▶ _Exercise requirements_:
[1] Repeat all the rows about how the shapes moved or turned, word for word, leaving out the picture lines.
[2] Carry on the forum thread about editing photos while on safari, starting right after its last sentence.

▶ _Source passage_:
○ ○ ○ ○

# Where and when do you edit?



## davidedric (Jan 20, 2017)

Interested by this comment in another thread

*On our last safari in Kenya we had MacBooks except one guy who brought his company laptop, a Dell*.

I now see a lot of people editing while on safari.  I never do.  For me there is always so much going on when I'm on safari (most years) that I don't want to miss, and giving that time up to look at a screen seems such a wasted opportunity.  Plenty of time back home.

I suspect I am in a minority (and were I a professional or on an assignment I expect it would be different again), but any views out there?

Dave


----------



## Replytoken (Jan 20, 2017)

davidedric said:


> Interested by this comment in another thread
> 
> *On our last safari in Kenya we had MacBooks except one guy who brought his company laptop, a Dell*.
> 
> ...


I agree.  Except for occasional chimping to make sure that things are fine, and a possible jpeg for an email to family and friends, I leave the processing/culling of my images for when I am home.  I like to be "present" when on holiday/vacation, but to each their own.

--Ken


----------



## clee01l (Jan 20, 2017)

I always take my laptop. At the end of the day, I import the days shoot and let Time Machine make a backup.
I review each image from the days shoot.  Because when I travel, I may never get a chance to visit this locale again and If I missed a shot, there is a chance I can make it up the next day.


----------



## Rob_Cullen (Jan 20, 2017)

On a safari or holiday abroad it would be brave to rely on camera cards storing images until you arrive home. (They have been known to become corrupt)
I like my laptop to travel. Each night I import the day's images to Lightroom, adding some data like location keywords, backup the files to an external drive (carried in the wife's luggage), then reformat cards in the camera ready for the next day.
"Editing" ? well that can be done at any time available- a quiet time in the evening, or when we are home.
And who can resist the occasional laptop 'chimp' to check if images are looking good? (Did I have the camera on manual focus? Are all my shots at 6400iso? Are those sensor dust spots a problem? Have I left the camera set for HDR multiples -1,0,+1. This one has caught me out )


----------



## Tony Jay (Jan 21, 2017)

It is an each-to-his-own scenario.

However, for what it is worth, I do edit while on safari (in the African use of the term).
The reasons are many, but I will enlarge upon a couple that may be pertinent to you Dave:

When shooting wildlife and birds I use particular combinations of ISO, shutter speed, and fill-flash to try and get the best possible image quality.
Obviously lighting changes and so does my camera technique (usually related to fatigue and distraction).
I want to know on an ongoing basis whether what I am doing is actually working!

I would not want to come home after 6-8 weeks in Africa (or wherever) and find problems with motion blur, noise, over-exuberant use of flash, even sensor dust, etc.
Those trips are very expensive (as you well know) and coming home with 15 000 useless images (the number I shot on my last trip - luckily relatively few useless ones) even if you are not a pro is at best rather deflating and at worst practically grounds for suicidal ideation.

○ ○ ○ ○

▶ _Extracted entries_:
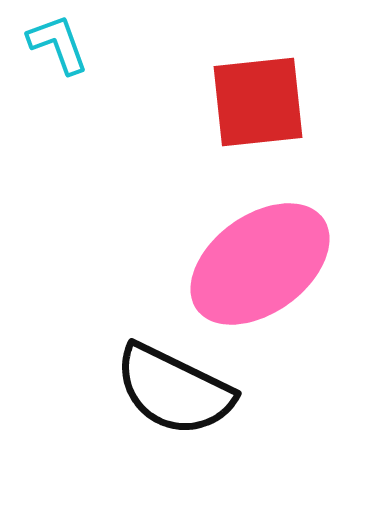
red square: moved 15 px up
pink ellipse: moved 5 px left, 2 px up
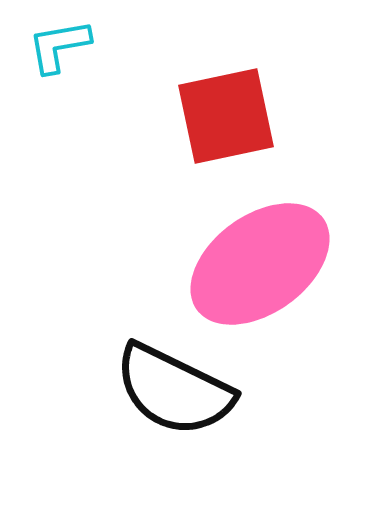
cyan L-shape: moved 1 px right, 2 px down; rotated 80 degrees counterclockwise
red square: moved 32 px left, 14 px down; rotated 6 degrees counterclockwise
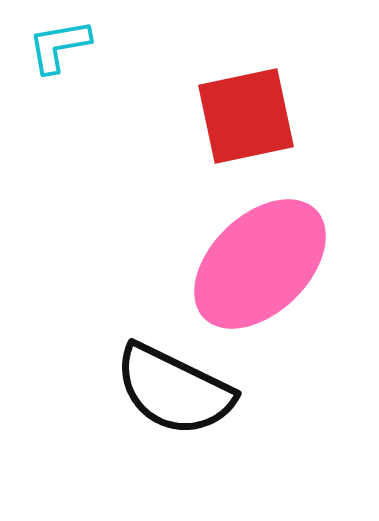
red square: moved 20 px right
pink ellipse: rotated 8 degrees counterclockwise
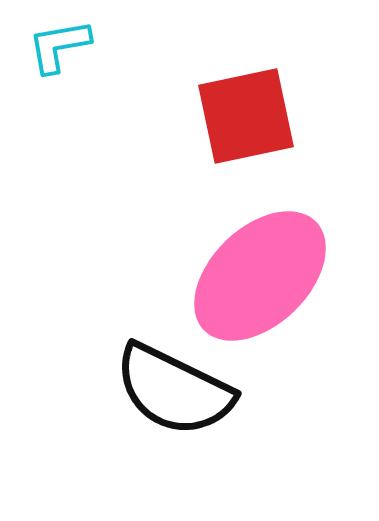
pink ellipse: moved 12 px down
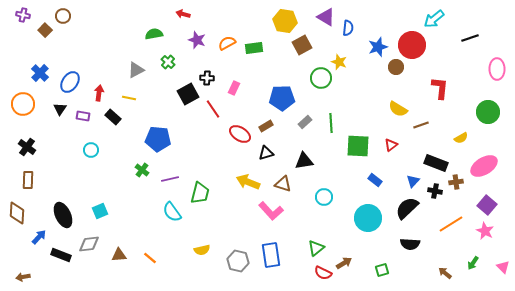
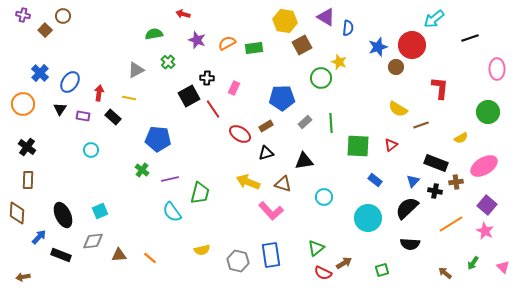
black square at (188, 94): moved 1 px right, 2 px down
gray diamond at (89, 244): moved 4 px right, 3 px up
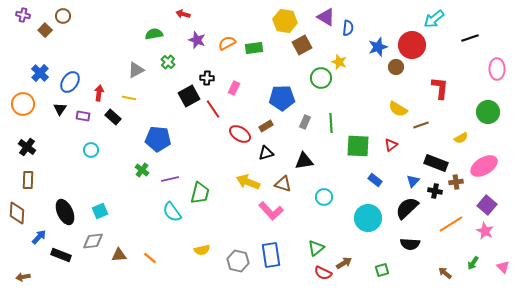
gray rectangle at (305, 122): rotated 24 degrees counterclockwise
black ellipse at (63, 215): moved 2 px right, 3 px up
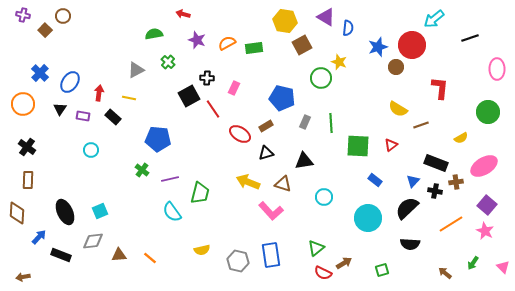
blue pentagon at (282, 98): rotated 15 degrees clockwise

○ ○ ○ ○

▶ _Results by task_:
[1]
red square: moved 15 px up
pink ellipse: moved 5 px left, 2 px up
cyan L-shape: moved 1 px right, 2 px down; rotated 80 degrees counterclockwise
red square: moved 32 px left, 14 px down; rotated 6 degrees counterclockwise
red square: moved 20 px right
pink ellipse: rotated 8 degrees counterclockwise
pink ellipse: moved 12 px down
black square at (188, 94): moved 1 px right, 2 px down
gray diamond at (89, 244): moved 4 px right, 3 px up
gray rectangle at (305, 122): rotated 24 degrees counterclockwise
black ellipse at (63, 215): moved 2 px right, 3 px up
blue pentagon at (282, 98): rotated 15 degrees clockwise

[2]
At home I subsequently cull those images down to about 10-15% of the original number but without the quality assurance measures I reckon less than 1% would be usable.

Another reason is creativity and learning. When I review my images soon after actually shooting them I can remember the circumstances of every shot. Weather, directional light, animal or bird behaviour etc. Some images just don't work and others just blow me away with their quality. However, some images that really work are the product of pure serendipidity - one shot in pure hope but managed to get a great result. Well, wouldn't it be great to review that image and ponder on the circumstances and then construct a strategy to try and take similar images on purpose on the very next game drive rather than as a random event. This is how one learns!

I will give one quick example that happened to me:
In 2006 I did my first photographic expedition - it happened to be across the whole of southern Africa and we were away for 10 weeks. Early on in the trip we were shooting in Hluhluwe-Umfolozi which is in South Africa. One afternoon we had an encounter with a bull elephant that necessitated our guide reversing smartly down a very bumpy dirt track on a fairly steep downhill section. I had a super-telephoto lens on my camera and I took several shots trying to record the action as the bull elephant followed us closely down this track. I can still remember the monopod bouncing inches into the air as I was trying to shoot. Predictably, nearly all the shots were hopelessly blurred (so much so that the subject was unidentifiable), apart from one perfectly sharp image that had captured the elephants eye, eyelashes, a small part of the trunk and the origin of one tusk and a small bit of lip. In addition, the late afternoon sun had created a perfectly sidelit image. The result was astonishing!
It was as if I could read this elephants very soul! I could gaze into his eye and he would gaze right back!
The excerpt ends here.